Beendigung der Tätigkeit eines Datenvermittlungsdienstes

Allgemeine Informationen

Ein Anbieter von Datenvermittlungsdiensten meldet der zuständigen Behörde die Beendigung seiner Tätigkeit.

Die Beendigung der Tätigkeit des Anbieters eines Datenvermittlungsdienstes kann ausschließlich von befugten Personen für einen bereits angemeldeten Datenvermittlungsdienst erfolgen. Im Falle eines Anbieters von Datenvermittlungsdiensten, der keine Niederlassung in der Europäischen Union (EU) hat, muss die Beendigung der Tätigkeit eines Datenvermittlungsdienstes durch eine gesetzliche Vertretung erfolgen.

Voraussetzungen

  • ID Austria bzw. andere europäische eID
  • Hauptniederlassung bzw. gesetzliche Vertretung in Österreich

Fristen

Der Anbieter von Datenvermittlungsdiensten hat innerhalb von 15 Tagen die Einstellung seiner Tätigkeit der zuständigen Behörde bekanntzugeben.

Zuständige Stelle

Zuständige Behörde für Datenvermittlungsdienste und datenaltruistische Organisationen:

Bundeskanzleramt Österreich
Abteilung VII/1

Postanschrift:
Ballhausplatz 2
1010 Wien

E-Mail: data-policy(a)bka.gv.at

Verfahrensablauf

Von der zuständigen Behörde bzw. über das USP erfolgt nach entsprechender Prüfung und Bearbeitung des Abmeldungsantrags eine schriftliche Bestätigung an die entsprechend angegebenen Kontaktpersonen oder gesetzliche Vertretung eines Datenvermittlungsdienstes.

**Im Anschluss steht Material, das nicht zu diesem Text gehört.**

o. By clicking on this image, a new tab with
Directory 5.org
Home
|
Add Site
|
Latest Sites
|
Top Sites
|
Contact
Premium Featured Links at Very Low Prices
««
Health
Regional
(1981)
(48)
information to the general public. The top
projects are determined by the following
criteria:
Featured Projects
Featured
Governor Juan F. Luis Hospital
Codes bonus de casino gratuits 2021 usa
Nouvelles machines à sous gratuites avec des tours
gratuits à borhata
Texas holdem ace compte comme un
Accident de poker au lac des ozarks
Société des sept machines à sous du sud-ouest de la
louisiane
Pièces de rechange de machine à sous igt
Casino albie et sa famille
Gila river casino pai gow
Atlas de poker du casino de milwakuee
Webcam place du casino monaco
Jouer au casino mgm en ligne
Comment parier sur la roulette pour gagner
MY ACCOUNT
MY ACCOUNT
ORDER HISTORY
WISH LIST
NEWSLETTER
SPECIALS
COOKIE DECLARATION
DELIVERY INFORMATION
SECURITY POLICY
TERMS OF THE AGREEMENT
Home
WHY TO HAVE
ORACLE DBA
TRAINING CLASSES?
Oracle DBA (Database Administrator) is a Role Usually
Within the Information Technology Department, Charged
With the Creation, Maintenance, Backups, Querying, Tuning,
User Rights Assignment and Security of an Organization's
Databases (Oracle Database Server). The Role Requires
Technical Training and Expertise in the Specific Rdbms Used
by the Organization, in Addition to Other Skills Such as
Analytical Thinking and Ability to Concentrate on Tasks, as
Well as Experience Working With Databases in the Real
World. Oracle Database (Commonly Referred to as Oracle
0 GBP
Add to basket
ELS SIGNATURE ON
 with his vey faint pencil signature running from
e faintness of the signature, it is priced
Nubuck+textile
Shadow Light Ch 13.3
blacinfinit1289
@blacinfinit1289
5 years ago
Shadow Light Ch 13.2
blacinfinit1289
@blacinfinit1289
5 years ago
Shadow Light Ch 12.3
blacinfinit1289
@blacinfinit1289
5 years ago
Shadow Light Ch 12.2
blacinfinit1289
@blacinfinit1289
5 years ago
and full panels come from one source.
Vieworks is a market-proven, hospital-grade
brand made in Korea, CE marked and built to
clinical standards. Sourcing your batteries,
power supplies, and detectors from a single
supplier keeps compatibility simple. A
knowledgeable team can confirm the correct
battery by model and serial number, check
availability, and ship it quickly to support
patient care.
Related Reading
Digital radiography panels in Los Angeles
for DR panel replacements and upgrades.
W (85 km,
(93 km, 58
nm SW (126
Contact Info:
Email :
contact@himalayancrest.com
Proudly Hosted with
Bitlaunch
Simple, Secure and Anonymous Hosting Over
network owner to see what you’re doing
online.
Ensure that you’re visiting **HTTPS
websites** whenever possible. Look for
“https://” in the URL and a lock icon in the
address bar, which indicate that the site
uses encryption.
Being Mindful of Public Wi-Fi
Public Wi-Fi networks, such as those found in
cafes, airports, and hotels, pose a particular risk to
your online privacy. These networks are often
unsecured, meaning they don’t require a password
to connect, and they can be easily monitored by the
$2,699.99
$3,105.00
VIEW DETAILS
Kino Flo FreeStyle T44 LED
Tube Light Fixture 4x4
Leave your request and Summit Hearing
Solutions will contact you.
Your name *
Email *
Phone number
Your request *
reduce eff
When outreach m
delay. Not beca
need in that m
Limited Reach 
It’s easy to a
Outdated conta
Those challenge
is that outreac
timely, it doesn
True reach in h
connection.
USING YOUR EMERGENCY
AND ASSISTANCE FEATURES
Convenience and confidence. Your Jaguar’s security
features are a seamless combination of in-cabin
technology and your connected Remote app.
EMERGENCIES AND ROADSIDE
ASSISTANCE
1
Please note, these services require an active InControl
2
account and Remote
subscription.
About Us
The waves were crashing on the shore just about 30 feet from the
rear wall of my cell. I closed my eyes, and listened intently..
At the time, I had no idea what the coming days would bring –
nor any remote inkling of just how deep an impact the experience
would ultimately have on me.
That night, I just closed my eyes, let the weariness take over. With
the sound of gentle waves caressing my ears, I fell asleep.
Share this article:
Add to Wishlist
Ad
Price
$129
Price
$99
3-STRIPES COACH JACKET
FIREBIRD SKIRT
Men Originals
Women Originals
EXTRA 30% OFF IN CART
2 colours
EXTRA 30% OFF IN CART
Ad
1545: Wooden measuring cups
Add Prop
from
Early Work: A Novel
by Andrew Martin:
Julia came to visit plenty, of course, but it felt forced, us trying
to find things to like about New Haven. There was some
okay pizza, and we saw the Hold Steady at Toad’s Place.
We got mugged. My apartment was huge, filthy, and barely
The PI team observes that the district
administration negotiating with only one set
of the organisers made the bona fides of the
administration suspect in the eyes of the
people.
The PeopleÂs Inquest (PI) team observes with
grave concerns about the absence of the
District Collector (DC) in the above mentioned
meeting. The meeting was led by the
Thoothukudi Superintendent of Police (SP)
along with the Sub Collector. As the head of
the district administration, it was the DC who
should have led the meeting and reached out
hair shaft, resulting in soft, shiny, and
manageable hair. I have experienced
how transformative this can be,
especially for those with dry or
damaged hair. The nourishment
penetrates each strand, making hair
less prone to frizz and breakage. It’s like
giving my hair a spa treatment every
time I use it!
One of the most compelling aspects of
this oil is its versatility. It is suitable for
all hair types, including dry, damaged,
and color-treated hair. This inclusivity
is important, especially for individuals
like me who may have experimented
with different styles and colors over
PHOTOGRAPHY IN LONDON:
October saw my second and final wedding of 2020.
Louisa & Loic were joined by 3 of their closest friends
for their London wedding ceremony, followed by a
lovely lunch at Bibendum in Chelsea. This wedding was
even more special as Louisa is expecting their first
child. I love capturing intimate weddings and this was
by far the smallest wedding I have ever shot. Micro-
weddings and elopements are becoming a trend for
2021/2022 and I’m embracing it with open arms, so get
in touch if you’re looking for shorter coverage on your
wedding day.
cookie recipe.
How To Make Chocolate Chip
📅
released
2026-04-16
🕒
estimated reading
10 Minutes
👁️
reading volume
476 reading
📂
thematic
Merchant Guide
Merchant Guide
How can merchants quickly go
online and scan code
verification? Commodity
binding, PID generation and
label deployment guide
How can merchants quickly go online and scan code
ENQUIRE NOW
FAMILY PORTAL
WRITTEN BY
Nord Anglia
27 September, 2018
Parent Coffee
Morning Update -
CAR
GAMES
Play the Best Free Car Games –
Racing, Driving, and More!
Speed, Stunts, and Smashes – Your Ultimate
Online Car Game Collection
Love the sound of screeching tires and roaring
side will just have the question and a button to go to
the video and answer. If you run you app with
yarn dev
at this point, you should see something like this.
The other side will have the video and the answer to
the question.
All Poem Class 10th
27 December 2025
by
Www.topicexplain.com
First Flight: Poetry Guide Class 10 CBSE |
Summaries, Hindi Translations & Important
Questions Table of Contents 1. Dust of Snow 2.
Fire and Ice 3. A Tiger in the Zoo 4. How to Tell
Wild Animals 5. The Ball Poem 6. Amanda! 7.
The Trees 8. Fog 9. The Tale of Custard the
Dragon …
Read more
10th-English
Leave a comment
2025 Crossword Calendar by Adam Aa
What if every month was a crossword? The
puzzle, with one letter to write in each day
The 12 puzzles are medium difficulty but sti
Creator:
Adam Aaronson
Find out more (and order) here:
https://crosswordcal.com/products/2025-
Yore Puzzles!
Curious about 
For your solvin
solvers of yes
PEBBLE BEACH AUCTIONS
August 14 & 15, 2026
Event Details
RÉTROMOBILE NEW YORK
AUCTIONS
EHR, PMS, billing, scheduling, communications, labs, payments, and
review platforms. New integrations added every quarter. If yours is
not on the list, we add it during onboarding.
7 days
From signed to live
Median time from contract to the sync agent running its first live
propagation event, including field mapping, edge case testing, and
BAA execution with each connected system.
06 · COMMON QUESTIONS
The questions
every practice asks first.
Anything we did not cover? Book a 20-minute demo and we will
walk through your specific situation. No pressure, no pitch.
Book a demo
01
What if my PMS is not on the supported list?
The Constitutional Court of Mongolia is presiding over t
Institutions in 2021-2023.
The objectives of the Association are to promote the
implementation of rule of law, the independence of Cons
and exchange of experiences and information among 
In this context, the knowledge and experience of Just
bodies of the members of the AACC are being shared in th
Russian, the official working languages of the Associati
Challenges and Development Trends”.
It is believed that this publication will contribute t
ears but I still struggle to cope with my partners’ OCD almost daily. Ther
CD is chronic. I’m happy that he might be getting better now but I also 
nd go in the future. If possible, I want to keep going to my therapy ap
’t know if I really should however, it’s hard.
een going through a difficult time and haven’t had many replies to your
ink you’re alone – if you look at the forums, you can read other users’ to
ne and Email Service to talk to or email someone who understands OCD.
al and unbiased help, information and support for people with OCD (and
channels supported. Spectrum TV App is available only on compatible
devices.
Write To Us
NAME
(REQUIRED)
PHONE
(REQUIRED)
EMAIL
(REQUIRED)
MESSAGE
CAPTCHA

Die zuständige Behörde teilt die Abmeldung der Europäischen Kommission unverzüglich auf elektronischem Wege mit. Die Europäische Kommission aktualisiert das öffentliche Register der Anbieter von Datenvermittlungsdiensten in der Union entsprechend.

Kosten

Die Meldung an die zuständige Behörde ist kostenlos.

Zusätzliche Informationen

Bedingungen für die Erbringung von Datenvermittlungsdiensten

Die Bedingungen für die Erbringung von Datenvermittlungsdiensten sind gemäß Art 12 Data Governance Rechtsakt festgelegt.

Weiterführende Links

Rechtsgrundlagen

Zum Formular

Für die Beendigung der Tätigkeit eines Datenvermittlungsdienstes ist das folgende Online-Formular zu verwenden:

Daten-Governance – Anmeldung/Eintragung, Änderung bestehender Angaben und Beendigung der Tätigkeit von Datenvermittlungsdiensten (DVD) und datenaltruistischen Organisationen (DAO)

Rechtsbehelfe

Jede betroffene natürliche oder juristische Person hat nach Art 28 Data Governance Rechtsakt unbeschadet eines anderweitigen verwaltungsrechtlichen oder außergerichtlichen Rechtsbehelfs das Recht auf einen wirksamen gerichtlichen Rechtsbehelf gegen rechtsverbindliche Entscheidungen der zuständigen Behörde. Insbesondere besteht gemäß Art 130 Abs 1 Z 1 Bundes-Verfassungsgesetz (B-VG) die Möglichkeit, Beschwerde gegen allfällige Bescheide der zuständigen Behörde zu erheben.